-- Input for this task follows --
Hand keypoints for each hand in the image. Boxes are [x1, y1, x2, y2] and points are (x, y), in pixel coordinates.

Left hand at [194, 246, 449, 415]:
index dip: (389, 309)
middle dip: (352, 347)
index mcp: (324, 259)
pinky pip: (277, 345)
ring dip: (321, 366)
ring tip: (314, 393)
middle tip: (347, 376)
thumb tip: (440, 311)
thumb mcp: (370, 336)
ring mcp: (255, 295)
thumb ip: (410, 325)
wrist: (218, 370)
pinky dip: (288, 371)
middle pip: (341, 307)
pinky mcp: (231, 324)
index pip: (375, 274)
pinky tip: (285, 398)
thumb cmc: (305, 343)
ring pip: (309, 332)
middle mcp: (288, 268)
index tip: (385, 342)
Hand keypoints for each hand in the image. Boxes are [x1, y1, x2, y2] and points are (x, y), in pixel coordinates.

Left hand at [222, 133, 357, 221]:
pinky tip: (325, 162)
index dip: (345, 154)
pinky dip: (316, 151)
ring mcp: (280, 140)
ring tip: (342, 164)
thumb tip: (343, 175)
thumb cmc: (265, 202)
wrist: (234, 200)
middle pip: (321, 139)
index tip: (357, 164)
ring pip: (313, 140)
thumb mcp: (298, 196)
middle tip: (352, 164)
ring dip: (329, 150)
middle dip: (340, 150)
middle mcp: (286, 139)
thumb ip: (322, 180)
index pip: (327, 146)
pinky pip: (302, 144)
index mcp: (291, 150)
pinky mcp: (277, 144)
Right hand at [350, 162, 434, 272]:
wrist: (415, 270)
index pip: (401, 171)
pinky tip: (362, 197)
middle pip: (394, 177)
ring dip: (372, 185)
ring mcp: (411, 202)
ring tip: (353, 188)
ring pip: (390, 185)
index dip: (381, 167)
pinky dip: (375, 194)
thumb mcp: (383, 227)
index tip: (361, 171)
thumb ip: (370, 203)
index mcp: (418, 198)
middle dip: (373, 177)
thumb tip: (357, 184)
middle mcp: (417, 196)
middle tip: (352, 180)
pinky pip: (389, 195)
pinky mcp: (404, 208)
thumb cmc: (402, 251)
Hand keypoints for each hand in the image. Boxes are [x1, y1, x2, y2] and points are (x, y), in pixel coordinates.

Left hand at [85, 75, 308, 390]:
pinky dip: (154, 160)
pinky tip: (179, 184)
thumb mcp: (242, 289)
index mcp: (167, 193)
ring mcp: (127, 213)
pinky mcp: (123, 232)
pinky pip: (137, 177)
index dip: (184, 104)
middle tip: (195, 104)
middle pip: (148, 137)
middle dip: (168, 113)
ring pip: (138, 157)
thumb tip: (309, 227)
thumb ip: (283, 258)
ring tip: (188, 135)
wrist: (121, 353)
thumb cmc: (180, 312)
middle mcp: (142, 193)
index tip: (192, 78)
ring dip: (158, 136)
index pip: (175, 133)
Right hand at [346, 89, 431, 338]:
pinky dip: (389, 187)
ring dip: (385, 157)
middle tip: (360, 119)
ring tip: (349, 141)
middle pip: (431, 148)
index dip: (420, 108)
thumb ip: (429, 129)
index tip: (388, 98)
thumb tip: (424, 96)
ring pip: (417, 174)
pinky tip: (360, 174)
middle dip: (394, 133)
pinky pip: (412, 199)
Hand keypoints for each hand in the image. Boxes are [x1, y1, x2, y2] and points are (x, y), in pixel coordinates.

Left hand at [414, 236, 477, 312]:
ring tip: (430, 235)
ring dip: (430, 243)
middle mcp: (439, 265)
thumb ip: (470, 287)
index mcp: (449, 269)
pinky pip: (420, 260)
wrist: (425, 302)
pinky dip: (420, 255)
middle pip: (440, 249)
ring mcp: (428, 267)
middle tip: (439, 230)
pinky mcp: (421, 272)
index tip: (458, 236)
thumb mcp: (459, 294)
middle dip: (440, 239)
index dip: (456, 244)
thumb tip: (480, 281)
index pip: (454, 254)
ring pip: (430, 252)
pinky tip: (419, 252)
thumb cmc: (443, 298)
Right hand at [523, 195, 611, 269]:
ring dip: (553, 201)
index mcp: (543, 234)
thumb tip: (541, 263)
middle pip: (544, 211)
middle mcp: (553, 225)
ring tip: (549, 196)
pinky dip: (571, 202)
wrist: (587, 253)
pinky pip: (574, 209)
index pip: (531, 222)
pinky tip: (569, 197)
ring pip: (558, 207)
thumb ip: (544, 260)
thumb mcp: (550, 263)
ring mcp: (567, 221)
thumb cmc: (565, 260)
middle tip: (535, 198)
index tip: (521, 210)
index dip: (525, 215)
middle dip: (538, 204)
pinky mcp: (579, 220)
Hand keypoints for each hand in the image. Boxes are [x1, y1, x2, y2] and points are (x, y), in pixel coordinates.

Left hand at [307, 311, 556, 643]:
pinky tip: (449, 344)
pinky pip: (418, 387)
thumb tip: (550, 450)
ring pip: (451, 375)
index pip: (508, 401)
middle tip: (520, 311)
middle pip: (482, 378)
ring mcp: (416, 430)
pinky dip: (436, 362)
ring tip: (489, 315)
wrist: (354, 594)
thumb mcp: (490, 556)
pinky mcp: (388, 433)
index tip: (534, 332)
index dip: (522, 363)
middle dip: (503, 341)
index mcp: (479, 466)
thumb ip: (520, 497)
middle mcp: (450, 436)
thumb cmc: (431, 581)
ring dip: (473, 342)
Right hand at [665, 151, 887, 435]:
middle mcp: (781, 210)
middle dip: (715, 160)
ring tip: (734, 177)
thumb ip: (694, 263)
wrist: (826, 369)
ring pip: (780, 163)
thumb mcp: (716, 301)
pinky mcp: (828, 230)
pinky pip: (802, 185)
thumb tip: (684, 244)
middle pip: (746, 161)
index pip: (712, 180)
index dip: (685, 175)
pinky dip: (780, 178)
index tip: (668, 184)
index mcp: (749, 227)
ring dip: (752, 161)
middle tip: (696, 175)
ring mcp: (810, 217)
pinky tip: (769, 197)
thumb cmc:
-- Input for this task concluded --
§ About this exercise: Return exactly the lines in the records above, beginning with the one that holds "thumb cmc: (431, 581)" and ending with the last.

§ Response to the exercise:
thumb cmc: (431, 581)
ring dip: (473, 342)
Right hand at [665, 151, 887, 435]:
middle mcp: (781, 210)
middle dip: (715, 160)
ring tip: (734, 177)
thumb ip: (694, 263)
wrist: (826, 369)
ring pip: (780, 163)
thumb mcp: (716, 301)
pinky mcp: (828, 230)
pinky pip: (802, 185)
thumb tip: (684, 244)
middle pip: (746, 161)
index pip: (712, 180)
index dip: (685, 175)
pinky dip: (780, 178)
index tip: (668, 184)
index mcp: (749, 227)
ring dip: (752, 161)
middle tip: (696, 175)
ring mcp: (810, 217)
pinky tip: (769, 197)
thumb cmc:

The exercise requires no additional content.